I took her hand and she grabbed on to me. What had happened to Geneva Landry could happen to any black woman. She had to take mountains of abuse while protecting her blood. She could never speak about the atrocities done to her while at the same time she dressed the wounds of her loved ones. Of course they both hated the white man who took refuge in a black woman’s home.
But even with all that I had to wonder—where did that pistol come from?
AT THE CASH register I had to wave to get the cook’s attention.
“How much we owe?” I asked him.
“Margie,” he shouted to the waitress. “The man wants his check.”
The blond waif shook her head and ran through a door at the back of the restaurant.
“Go on,” the cook said to me. “I guess it’s on the house today.”
20
I dropped Tina off at her bus stop on Pico and then drove toward the address for Peter Rhone on Castle Heights a few blocks south of Cattaraugus. I had all of Mr. Rhone’s information on his registration forms taken from the Galaxie 500.

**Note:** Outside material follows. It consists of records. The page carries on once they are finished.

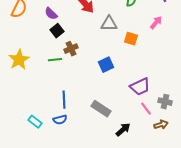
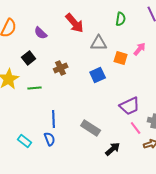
pink arrow: (156, 23) -> (140, 49), moved
black square: (57, 31) -> (29, 58), moved
green line: (55, 60) -> (35, 88), moved
blue square: (106, 65) -> (98, 75), moved
blue semicircle: (60, 120) -> (50, 139), turned -96

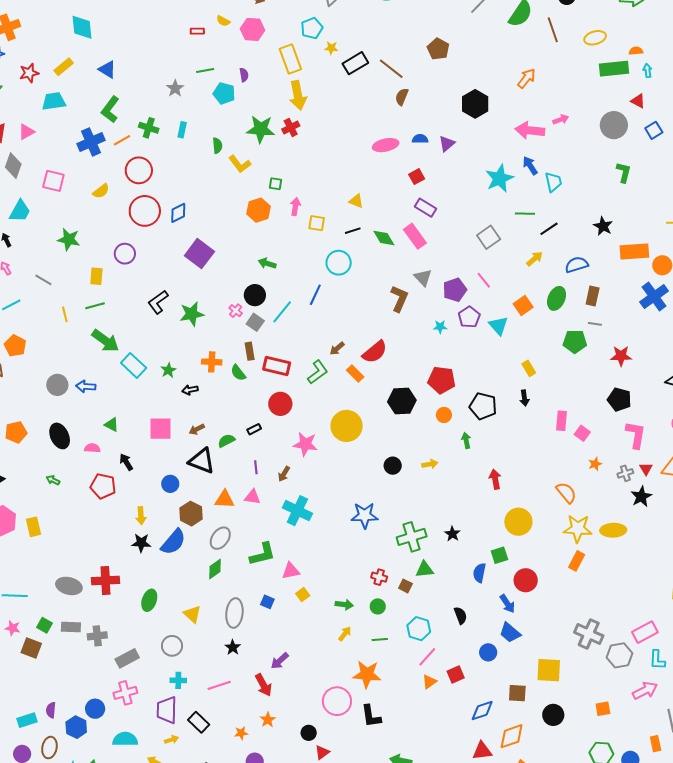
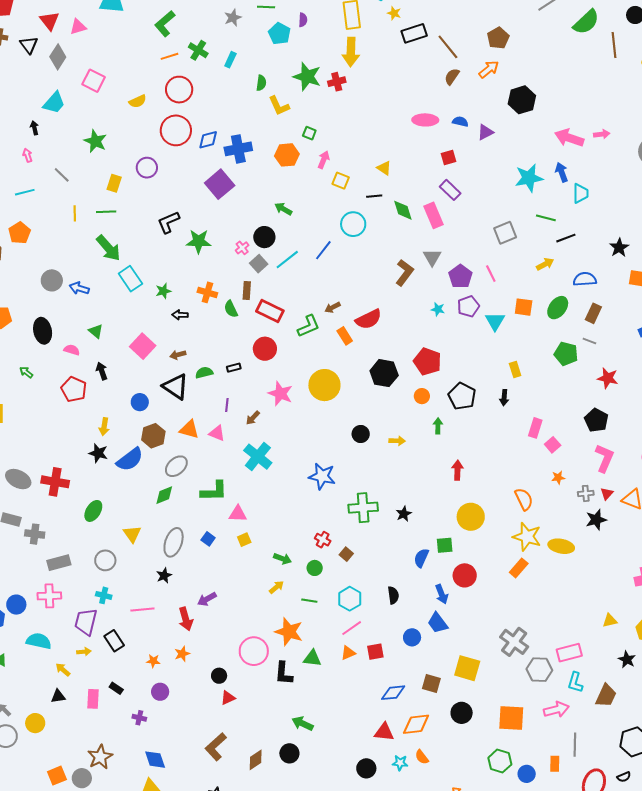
orange arrow: (526, 78) -> (489, 69), moved
blue cross: (91, 142) -> (238, 149), moved
purple pentagon: (455, 290) -> (460, 276), turned -30
orange square: (523, 306) -> (524, 307), turned 30
pink square: (160, 429) -> (143, 346), turned 30
green triangle: (425, 569) -> (312, 658), moved
orange square: (603, 709) -> (511, 718), size x1.8

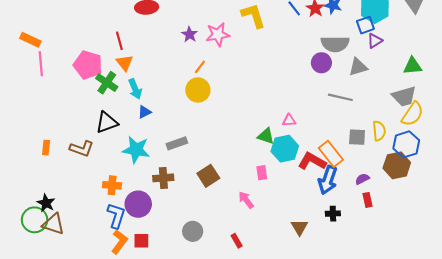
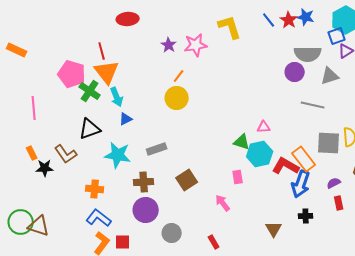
orange triangle: (125, 63) -> (107, 72), size x1.5
pink line: (41, 64) -> (34, 108), moved
gray square: (357, 137) -> (329, 143), size x1.4
orange rectangle: (46, 148) -> (32, 153), turned -32
brown L-shape: (82, 149) -> (66, 154), turned 35
black star: (46, 203) -> (45, 168), moved, turned -30
purple circle: (138, 204) -> (146, 210), moved
blue L-shape: (116, 216) -> (99, 218), turned -70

I got lost for a while driving around the Palms area looking for a way to Rhone’s house. On the way I thought about Margie. I knew Nips Coffee Shop from the time I bought my house down on Genesee. I had seen the small waitress there for the past three years. She never remembered me, though. I gave my order and she filled it with neither a smile nor a frown on her face. But today she was afraid to be in my company. She still didn’t recognize me and so, as I drove around the white neighborhood, I began to see that my history with white people was much more complex than I had ever thought it was. On the one hand Margie had ignored my existence, and on the other I scared her to death. And even while she feared me she still didn’t know me. And what about that cook? How did his impatience with her fears fit in?
I didn’t come up with an answer. But after forty-five minutes of driving in circles I found Peter Rhone’s home.
It was coral pink and box shaped. The roof was flat and the drainpipes were painted a light rust color. The front door was turquoise, and white dahlias decorated the fence around his lawn. There was a lemon-yellow Chevy in the driveway and only one banister for the three wooden steps that led to the front door.
Four weeks ago this house would have sold for three times the amount that the same home would have gone for in Watts. Now the multiplier was more probably five.
“Hello,” she said, answering my knock.
She was a small woman with brown hair piled up into a helmet on the top of her head. She was thirty but wearing braces.
“Peter Rhone,” I said.
“He’s sick,” she told me.
“Yeah,” I said. “I know what happened to him. But you have to believe me when I tell you that he really needs to talk to me. Now.”
“What’s your name?”
“My name is John Lancer. I think I might have some information that he would want to know.”
“What is it about, Mr. Lancer?”
“It’s private.”
“I’m his wife.”
“And I’m sure he will want to talk to you about what I have to say. But believe me, ma’am, it is not my place to talk about it first.”